I'm new to such type of the forums, so do forgive me for some noobish behavior.
I'm a digital artist, or at least I claim myself as the one. My drawing skills are quite noobish, but I'm still learning how to draw!

I'm not going to spam this thread with images in a seperate way, I'd rather give a link on my deviant art profile. However, I'll bump up this thread as soon as another picture of mine has been made.

Kanugane's deviant art profile


----------



## corydulos (Apr 28, 2013)

Welcome aboard, Kanugane! 

You definitely have talent and ability...thank you for sharing it with us!


----------



## Ernest Scribbler (Feb 17, 2013)

Lovely digital work! Welcome aboard.


----------



## Kanugane (May 23, 2013)

Thank you very much, for both - Greeting and replies regarding my art works. Its always nice to hear, when people too like what you draw ^^.


----------



## George924 (Oct 8, 2012)

Welcome to the forums Kanugane, You work is right up there with the anime style, even though you are learning the skill set that is required in the digital format don't underestimate your skills. I have this to say about your post about you being new to this style art... *My skills are quite low and not enought to even dream about comissions, so right now i'm drawing random pictures in anime style, trying to improve my drawing skills.* 

Even if your know that you want to be at another level with your art...you should never let let the viewer of your work know that. Never let them know what you are *trying* to accomplish. Tell them what you have accomplished and let them make their own decisions. 

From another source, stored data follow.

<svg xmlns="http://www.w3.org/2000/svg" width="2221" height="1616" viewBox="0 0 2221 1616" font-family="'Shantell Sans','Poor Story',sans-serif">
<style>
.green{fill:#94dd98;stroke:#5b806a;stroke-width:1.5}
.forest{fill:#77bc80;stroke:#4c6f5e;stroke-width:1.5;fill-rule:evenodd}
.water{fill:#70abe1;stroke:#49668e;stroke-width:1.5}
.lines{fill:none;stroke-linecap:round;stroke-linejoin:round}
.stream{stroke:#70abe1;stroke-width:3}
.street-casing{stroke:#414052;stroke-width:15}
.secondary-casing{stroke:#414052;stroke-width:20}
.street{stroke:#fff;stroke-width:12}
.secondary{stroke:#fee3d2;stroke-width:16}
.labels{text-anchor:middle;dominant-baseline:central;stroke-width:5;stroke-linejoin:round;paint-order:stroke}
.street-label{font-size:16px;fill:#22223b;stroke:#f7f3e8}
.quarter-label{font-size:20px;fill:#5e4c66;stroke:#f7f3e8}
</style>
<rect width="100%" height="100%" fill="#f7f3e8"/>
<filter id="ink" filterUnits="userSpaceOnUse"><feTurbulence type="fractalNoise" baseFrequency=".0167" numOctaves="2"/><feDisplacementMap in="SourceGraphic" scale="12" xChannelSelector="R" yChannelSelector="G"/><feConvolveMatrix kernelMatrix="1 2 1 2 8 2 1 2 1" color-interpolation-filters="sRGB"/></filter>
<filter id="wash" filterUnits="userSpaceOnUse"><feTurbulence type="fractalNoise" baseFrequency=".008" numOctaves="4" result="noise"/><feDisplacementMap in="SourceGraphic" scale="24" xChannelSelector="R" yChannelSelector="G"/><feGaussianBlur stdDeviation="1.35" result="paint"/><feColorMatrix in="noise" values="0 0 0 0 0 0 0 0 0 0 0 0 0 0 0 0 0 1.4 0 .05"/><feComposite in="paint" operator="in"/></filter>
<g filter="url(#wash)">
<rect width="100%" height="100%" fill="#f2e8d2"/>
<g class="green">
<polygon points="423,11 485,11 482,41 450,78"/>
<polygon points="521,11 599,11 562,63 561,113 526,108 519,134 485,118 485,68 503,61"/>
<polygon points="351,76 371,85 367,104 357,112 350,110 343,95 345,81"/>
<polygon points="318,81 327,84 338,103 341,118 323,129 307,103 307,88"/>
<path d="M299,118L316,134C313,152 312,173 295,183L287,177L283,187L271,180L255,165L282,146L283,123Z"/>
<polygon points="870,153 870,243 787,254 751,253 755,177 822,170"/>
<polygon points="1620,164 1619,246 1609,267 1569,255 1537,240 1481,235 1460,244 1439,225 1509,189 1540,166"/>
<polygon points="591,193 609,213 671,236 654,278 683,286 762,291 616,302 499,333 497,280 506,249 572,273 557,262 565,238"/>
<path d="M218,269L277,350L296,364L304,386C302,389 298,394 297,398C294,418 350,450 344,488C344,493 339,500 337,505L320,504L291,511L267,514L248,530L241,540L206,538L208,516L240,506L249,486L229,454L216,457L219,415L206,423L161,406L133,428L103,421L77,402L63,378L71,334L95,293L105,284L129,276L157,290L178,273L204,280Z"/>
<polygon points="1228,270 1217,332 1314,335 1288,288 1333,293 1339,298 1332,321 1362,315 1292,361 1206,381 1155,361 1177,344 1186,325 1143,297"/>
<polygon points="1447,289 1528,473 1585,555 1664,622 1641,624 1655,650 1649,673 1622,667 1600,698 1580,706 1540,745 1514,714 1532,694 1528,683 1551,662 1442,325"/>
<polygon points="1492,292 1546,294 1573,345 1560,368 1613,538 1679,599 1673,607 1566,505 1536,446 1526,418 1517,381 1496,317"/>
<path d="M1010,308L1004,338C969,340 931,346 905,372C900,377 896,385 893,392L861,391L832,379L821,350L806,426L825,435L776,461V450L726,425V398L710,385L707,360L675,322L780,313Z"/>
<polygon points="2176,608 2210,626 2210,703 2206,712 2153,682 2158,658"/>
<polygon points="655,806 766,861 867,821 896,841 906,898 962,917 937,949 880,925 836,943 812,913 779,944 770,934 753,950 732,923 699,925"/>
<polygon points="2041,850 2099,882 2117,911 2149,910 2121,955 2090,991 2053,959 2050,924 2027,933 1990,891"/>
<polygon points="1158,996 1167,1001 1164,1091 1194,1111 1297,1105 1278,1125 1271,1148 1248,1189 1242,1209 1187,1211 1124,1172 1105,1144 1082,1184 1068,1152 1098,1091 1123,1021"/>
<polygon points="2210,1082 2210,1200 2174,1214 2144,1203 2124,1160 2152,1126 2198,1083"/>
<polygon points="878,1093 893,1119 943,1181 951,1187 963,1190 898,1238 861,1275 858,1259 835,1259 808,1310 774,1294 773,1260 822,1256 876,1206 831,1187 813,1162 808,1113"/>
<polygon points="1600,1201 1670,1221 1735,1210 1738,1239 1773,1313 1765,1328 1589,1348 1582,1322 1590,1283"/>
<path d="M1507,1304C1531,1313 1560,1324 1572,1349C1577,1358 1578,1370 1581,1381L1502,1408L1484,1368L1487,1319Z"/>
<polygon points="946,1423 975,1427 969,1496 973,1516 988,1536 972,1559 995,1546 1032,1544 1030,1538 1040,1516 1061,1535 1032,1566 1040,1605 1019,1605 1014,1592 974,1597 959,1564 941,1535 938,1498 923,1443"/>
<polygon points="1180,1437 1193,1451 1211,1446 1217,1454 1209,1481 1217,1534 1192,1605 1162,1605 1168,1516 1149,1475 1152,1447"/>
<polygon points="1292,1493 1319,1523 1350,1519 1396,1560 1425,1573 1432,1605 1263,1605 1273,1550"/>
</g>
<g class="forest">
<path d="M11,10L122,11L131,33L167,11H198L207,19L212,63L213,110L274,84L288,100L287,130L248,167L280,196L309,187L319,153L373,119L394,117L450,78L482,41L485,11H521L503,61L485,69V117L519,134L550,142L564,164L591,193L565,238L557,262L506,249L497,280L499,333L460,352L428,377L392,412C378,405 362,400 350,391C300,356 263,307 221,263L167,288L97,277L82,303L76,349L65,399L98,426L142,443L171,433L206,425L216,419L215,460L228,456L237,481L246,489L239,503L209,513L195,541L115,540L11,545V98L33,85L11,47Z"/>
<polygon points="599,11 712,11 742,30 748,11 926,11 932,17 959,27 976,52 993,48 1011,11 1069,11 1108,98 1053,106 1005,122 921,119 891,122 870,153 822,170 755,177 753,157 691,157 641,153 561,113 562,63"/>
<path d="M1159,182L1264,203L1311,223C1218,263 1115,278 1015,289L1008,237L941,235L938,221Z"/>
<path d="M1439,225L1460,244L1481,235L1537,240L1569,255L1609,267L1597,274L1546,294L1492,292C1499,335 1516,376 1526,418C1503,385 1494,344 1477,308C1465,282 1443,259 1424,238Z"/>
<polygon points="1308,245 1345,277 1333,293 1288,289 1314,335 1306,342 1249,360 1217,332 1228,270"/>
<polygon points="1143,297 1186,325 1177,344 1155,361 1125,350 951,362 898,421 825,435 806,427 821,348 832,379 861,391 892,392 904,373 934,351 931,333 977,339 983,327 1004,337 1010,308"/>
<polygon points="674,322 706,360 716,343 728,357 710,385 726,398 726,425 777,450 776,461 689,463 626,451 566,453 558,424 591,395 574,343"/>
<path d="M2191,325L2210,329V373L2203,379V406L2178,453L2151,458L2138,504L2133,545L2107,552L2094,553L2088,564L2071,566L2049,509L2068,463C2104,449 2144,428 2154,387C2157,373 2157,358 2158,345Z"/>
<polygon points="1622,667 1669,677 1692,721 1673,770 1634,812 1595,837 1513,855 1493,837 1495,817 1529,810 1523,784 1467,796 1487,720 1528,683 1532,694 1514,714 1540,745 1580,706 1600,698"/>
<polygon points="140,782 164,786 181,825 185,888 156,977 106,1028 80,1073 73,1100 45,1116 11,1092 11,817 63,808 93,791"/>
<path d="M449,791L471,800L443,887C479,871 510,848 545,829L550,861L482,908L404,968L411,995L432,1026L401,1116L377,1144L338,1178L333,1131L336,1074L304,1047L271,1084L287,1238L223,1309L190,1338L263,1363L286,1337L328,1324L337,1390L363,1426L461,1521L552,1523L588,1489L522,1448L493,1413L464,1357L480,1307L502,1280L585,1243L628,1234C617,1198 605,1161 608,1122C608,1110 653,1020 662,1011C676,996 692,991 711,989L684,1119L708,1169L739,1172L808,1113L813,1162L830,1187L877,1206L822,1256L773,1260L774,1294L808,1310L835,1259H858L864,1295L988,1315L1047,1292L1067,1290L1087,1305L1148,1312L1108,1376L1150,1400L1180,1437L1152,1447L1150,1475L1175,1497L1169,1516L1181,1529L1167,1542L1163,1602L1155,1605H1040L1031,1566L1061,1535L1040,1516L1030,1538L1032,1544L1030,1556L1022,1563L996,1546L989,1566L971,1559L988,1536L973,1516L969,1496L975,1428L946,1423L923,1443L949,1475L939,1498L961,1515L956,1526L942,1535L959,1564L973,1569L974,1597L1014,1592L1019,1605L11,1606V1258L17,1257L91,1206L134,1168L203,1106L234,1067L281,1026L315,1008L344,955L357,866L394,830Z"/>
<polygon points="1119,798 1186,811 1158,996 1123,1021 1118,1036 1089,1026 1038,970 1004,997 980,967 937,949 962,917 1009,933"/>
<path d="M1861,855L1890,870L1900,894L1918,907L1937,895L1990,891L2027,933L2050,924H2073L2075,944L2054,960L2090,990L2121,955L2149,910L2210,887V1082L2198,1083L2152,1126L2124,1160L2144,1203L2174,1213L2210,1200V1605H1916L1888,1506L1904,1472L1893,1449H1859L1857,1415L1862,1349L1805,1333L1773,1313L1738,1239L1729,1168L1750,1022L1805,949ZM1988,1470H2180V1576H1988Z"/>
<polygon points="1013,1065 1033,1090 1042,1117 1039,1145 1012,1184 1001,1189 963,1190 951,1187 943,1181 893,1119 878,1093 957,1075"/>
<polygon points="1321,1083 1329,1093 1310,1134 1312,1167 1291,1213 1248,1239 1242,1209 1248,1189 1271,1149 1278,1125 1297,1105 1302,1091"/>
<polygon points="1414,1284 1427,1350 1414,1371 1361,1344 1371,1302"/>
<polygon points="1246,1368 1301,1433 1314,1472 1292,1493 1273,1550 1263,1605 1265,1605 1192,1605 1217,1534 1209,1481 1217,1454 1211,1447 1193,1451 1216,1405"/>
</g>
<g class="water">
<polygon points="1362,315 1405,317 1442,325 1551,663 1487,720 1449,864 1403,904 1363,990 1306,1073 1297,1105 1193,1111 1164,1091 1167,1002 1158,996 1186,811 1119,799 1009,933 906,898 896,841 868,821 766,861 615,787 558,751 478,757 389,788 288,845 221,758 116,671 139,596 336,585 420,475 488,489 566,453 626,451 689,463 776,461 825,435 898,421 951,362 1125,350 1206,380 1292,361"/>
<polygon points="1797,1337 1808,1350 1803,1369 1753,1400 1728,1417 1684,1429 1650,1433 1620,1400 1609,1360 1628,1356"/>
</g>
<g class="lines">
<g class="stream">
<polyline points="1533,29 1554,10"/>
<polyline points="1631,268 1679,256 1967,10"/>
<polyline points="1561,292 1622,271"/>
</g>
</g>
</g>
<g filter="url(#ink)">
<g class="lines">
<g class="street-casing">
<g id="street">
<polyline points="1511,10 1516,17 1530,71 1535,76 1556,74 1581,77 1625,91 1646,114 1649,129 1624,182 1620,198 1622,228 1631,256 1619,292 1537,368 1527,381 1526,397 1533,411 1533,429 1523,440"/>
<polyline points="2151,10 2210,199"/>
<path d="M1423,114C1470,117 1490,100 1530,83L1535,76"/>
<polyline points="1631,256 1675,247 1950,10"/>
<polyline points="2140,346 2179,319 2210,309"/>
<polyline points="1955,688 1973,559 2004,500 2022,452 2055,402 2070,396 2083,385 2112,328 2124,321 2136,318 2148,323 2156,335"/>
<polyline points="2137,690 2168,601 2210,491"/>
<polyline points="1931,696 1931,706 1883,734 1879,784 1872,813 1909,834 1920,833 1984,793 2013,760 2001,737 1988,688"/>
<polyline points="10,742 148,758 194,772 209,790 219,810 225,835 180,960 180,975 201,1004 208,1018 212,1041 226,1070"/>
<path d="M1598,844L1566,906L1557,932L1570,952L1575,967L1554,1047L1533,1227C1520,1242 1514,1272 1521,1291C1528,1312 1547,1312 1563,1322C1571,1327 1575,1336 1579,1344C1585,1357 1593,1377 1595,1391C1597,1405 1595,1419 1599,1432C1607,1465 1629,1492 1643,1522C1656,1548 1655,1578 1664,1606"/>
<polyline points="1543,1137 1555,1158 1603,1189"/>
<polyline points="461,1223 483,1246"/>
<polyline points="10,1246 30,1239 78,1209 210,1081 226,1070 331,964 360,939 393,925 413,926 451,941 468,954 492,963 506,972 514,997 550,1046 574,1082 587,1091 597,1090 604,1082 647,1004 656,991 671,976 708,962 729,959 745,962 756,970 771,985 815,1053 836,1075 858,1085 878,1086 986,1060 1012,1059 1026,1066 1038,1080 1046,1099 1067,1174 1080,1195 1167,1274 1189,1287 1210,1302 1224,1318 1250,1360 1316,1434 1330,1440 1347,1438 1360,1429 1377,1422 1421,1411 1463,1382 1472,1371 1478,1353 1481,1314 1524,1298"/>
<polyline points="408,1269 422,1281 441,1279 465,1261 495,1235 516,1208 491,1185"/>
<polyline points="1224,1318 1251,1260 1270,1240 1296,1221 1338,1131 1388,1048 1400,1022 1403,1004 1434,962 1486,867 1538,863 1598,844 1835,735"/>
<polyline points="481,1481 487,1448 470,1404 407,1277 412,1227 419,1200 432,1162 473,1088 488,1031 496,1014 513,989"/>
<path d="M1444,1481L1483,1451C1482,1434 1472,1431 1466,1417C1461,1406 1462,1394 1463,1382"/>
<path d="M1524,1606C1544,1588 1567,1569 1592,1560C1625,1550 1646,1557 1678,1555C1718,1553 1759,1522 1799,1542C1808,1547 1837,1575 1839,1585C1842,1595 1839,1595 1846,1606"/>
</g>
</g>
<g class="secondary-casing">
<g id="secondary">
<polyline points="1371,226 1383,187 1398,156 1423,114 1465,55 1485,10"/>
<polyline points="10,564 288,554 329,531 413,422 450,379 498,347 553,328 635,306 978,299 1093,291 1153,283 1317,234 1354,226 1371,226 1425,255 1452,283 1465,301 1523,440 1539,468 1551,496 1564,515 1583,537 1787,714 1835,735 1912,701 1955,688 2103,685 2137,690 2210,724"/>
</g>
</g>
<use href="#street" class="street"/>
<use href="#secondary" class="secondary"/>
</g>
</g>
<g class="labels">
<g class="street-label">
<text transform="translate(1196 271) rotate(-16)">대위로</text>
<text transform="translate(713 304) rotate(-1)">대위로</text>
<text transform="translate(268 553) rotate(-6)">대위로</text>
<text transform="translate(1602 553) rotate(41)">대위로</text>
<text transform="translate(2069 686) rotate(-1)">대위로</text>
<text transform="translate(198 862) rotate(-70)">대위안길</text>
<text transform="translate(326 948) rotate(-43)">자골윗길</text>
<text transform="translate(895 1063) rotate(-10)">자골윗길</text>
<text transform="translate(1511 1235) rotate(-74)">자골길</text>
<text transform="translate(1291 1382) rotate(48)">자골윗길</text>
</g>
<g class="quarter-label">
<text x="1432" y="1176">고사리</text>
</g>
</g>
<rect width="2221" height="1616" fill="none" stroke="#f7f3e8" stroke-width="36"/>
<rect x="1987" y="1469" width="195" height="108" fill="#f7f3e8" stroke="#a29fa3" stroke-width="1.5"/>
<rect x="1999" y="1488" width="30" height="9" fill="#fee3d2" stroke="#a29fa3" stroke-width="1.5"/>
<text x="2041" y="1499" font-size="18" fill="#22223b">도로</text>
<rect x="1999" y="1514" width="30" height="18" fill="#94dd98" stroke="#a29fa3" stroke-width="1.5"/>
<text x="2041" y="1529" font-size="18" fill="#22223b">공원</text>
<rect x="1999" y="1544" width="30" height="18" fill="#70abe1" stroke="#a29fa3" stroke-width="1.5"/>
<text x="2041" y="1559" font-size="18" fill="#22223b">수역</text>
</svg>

It is never to early in your art career to begin commissions, there will always be somebody who will want your work and it is a great way to learn. Getting the client to buy your work even when they do not know they want it is the tricky part in doing commissions. 

Looking forward to seeing your progressions as you grow into the artist you are...


----------



## Kanugane (May 23, 2013)

Thank you, very much. 'tis just a thing that I'm trying to be honest and give a massive, blunt hint that shall I get any commission - dont wait for any extra-ordinary result *nod nod*.

P.S - By the way, another picture is incoming. Sketch is uploaded on my deviantart profile!


----------